4人は内心で叫び、すぐさま後を追い掛けようと利き足に力を込める。一斉に1歩目を踏み出そうとした次の瞬間、誰もが予想外の言葉が響き渡った。

 

 

「そろそろおやつの時間なのじゃ!」

 

ーーズルッ!

 

4人が一斉にバランスを崩す。残りの者達もまた、声の主を一瞥して苦笑いを浮かべていた。

 

「あのなぁ、エア?」

「何じゃ?間違った事は言うておらんじゃろ?」

「確かにそうかもしれないけど、今はそれどころじゃーー」

 

ーードパァァァン!!

 

「「「「「何だ!?」」」」」

 

全員の視線が激しい音のした方へと向けられる。すると、此方へ向かって猛スピードで駆け寄る女性の姿があった。彼女は一気に距離を詰めると、シュウに肉薄して急停止する。

 

「おやつの時間を忘れてました!!」

「「「「「・・・・・。」」」」」

 

まさかの言葉に、4人だけでなく他の全員も返す言葉が見つからない。かなりの距離があったはずだというのに、ユキの耳にはエアの言葉が届いていたのだ。
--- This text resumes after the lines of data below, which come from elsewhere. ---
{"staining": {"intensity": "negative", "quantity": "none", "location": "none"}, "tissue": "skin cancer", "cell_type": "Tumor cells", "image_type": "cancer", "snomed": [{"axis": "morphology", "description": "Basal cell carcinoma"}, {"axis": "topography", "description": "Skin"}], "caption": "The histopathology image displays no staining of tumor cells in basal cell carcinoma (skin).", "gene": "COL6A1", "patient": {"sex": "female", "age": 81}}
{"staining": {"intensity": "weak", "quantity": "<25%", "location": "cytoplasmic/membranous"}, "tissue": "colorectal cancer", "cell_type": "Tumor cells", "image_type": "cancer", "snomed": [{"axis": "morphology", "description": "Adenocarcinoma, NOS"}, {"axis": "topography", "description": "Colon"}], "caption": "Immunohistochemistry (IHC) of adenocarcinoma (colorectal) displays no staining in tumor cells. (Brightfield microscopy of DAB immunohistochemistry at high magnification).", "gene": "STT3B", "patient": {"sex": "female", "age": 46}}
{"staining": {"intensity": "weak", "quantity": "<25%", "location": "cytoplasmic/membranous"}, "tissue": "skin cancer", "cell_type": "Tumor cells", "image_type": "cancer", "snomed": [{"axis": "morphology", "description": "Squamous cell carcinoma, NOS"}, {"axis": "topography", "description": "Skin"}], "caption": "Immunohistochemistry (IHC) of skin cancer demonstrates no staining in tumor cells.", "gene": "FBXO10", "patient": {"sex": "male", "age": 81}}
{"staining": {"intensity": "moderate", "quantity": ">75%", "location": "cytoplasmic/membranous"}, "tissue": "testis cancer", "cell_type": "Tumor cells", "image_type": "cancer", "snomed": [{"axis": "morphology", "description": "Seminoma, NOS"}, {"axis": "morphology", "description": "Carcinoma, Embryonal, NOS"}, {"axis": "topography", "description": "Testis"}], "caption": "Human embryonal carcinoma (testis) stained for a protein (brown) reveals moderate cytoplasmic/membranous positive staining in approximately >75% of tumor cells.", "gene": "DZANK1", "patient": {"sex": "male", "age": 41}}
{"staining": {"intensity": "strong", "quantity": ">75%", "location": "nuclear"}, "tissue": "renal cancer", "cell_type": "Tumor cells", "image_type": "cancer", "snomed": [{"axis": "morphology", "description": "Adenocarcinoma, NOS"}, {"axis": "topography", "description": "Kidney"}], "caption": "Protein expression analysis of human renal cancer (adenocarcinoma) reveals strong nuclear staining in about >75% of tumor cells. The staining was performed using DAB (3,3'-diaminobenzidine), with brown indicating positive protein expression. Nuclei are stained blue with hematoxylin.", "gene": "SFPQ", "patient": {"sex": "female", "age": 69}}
だが耐性のあったアスコットが逸早く我に返って確認する。

 

「なぁ?」

「どうしたの、お父さん?」

「まさか、聞こえたのか?」

「おやつでしょ?聞こえたよ?」

「そ、そうか・・・そういう所はティナなんだな。」

 

呆れ返ったアスコットであったが、どことなくホッとしたのだろう。苦笑しつつも全員に声を掛ける。

 

「と言うわけで一休みしよう。」

 

事情は飲み込めないが、休憩とあって全員が開けた場所へと移動する。シュウは立ち尽くしていたのだが、ユキに腕を引かれて歩き出した。

 

 

「・・・良かったのか?」

「何が?」

「折角のチャンスを棒に振って。」

「あ〜、別にいいの。シュウ君が作るおやつの方が大事だもの。」

「そうか・・・。」

 

随分とあっさりしたユキに戸惑いつつも、まぁいいかと思い直したシュウ。そんなシュウに対し、ユキは真剣な表情で問い掛ける。

 

「ねぇ、シュウ君?」

「どうした?」

10時のおやつはなぁに?」

「・・・シフォンケーキ。」

 

手の混んだスイーツを作れる環境にない為、出せるおやつは限られる。朝食を作る際に平行して焼いていたのだが、食べる事に夢中だったユキが知る由もない。だが人数を考えれば、自らの割当が少ないだろう事は予想がつく。

 

「私、10ホールで我慢するね!」

「それを我慢とは言わないからな?」

「え〜、本気を出せば30ホールは行けるよ?」

「・・・・・。」

 

予想を遥かに上回るカミングアウトに、シュウは言葉を無くす。シュウが使う型は、ティナ対策の特別製。その直径は30センチである。それを30個も食える言われたのだから当然だろう。しかもおやつで。

 

 

あのまま1人で進んでくれた方が良かったのではないか。そんな事を考えてしまうシュウなのだった。